* [Records for the exercise]
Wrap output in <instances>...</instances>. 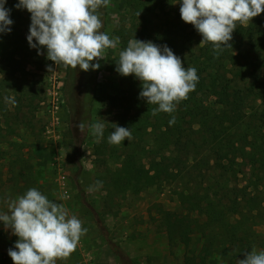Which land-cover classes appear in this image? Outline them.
Segmentation results:
<instances>
[{
    "label": "trees",
    "instance_id": "trees-1",
    "mask_svg": "<svg viewBox=\"0 0 264 264\" xmlns=\"http://www.w3.org/2000/svg\"><path fill=\"white\" fill-rule=\"evenodd\" d=\"M16 3L18 0H7L5 4L13 23L10 32L0 33V75L23 44L25 9L15 8ZM144 4L143 0L128 2L135 14ZM172 27L151 33L145 27L134 38L167 45L184 67H194L199 77L195 90L174 112L153 116L152 109L158 105L139 97L141 83L131 75L119 100L123 112L93 145L95 165L105 169L107 187L123 195L137 196L149 188L182 184L176 195L184 214H163L169 246L185 249L184 264H205L201 251L226 264H237L243 253L261 242L256 227L264 222V113L252 109L256 100L264 110V86L257 89L249 84L246 65L240 62L246 46L264 47V31L257 17L247 24L238 23L229 41L231 47L222 46L224 50L215 55L212 44L199 45L202 37L192 25L172 23ZM1 82L0 140L5 136L1 121L9 120L2 104L5 88ZM248 115L254 117L253 122H246ZM172 117L175 122L170 124ZM113 124L129 128L131 140L108 143ZM8 167L19 187L24 182L23 155L14 157ZM198 243L197 262L194 246Z\"/></svg>",
    "mask_w": 264,
    "mask_h": 264
},
{
    "label": "rangeland",
    "instance_id": "rangeland-1",
    "mask_svg": "<svg viewBox=\"0 0 264 264\" xmlns=\"http://www.w3.org/2000/svg\"><path fill=\"white\" fill-rule=\"evenodd\" d=\"M143 1L144 10L139 15L128 6L129 0H109L106 7L98 9L100 31L110 39L119 37V43L105 49L99 60L91 61L100 67L87 72L79 67L55 66L46 58L45 48H40L41 55L30 48L26 37L31 14L25 9L22 47L5 63L0 75L5 88L2 104L9 115L8 121H1L5 136L0 140V213L8 212L10 200L36 188L49 201L63 204L69 216L75 215L87 229L75 251L56 264H184L186 251L182 246H169L163 222L165 212L184 214L176 195L182 184L149 188L137 196L119 194L107 187L105 169L95 165L93 156L97 139L89 125L104 119L106 127L123 112L119 100L129 87L131 75L124 77L115 68L119 52L127 47L125 42L145 27L151 33L173 28L172 23L179 27L185 24L179 2ZM256 17L264 31V12ZM240 62L246 65L248 83L257 89L263 87L264 47L246 46ZM48 66L54 71L48 72ZM6 97L14 98L16 104L8 103ZM252 109L256 114L264 113L260 101L255 100ZM253 118L248 115L246 122H253ZM81 122L83 131L77 128ZM262 136L264 140V126ZM19 154L24 157V182L18 181L16 187L8 165ZM97 181H102V187L89 192L87 189ZM261 184L264 192V180ZM64 193L67 199H61ZM256 232L261 242L254 248L264 251V222ZM17 239L0 221V264H13L8 249ZM194 248L198 262L201 243ZM201 256L206 257L205 264H226L216 255L201 251Z\"/></svg>",
    "mask_w": 264,
    "mask_h": 264
},
{
    "label": "clouds",
    "instance_id": "clouds-1",
    "mask_svg": "<svg viewBox=\"0 0 264 264\" xmlns=\"http://www.w3.org/2000/svg\"><path fill=\"white\" fill-rule=\"evenodd\" d=\"M6 2L0 0V33L10 32L13 23ZM108 4L109 0H18L14 7L31 14L26 37L30 48L37 49L38 55L43 54L40 48H45L46 58L55 66L79 67L87 72L100 67L91 61L99 60L105 49L115 48L119 43V37L110 39L100 31L98 9ZM261 12H264V0H181L179 7L181 20L192 25L202 37L199 45L212 44L215 55L224 47H231L229 41L238 23L247 24ZM47 71L54 70L48 66ZM115 71L124 77L134 75L140 81L139 97L147 104L158 105L152 109L153 116L158 112H174L176 105L195 90L199 80L197 70L184 67L181 58L167 45L134 37L119 52ZM5 99L16 104L14 98ZM103 121L89 125L97 142L103 137L106 122ZM174 122L172 117L169 123ZM113 125L108 143L131 140L129 128ZM77 128L83 131L84 123H79ZM100 187L102 181H97L87 190L92 192ZM67 198V193L61 197ZM0 221L18 237L14 247L8 249L13 264H56L75 251L81 236L87 232L75 215L69 216L63 204L49 201L36 188L10 200L8 212L0 213ZM243 255L237 264H264V251L253 248Z\"/></svg>",
    "mask_w": 264,
    "mask_h": 264
}]
</instances>
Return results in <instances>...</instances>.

* [Exercise aim]
Return every line of the entries that contains the word "results".

* [Answer for this exercise]
Segmentation results:
Return results in <instances>...</instances>.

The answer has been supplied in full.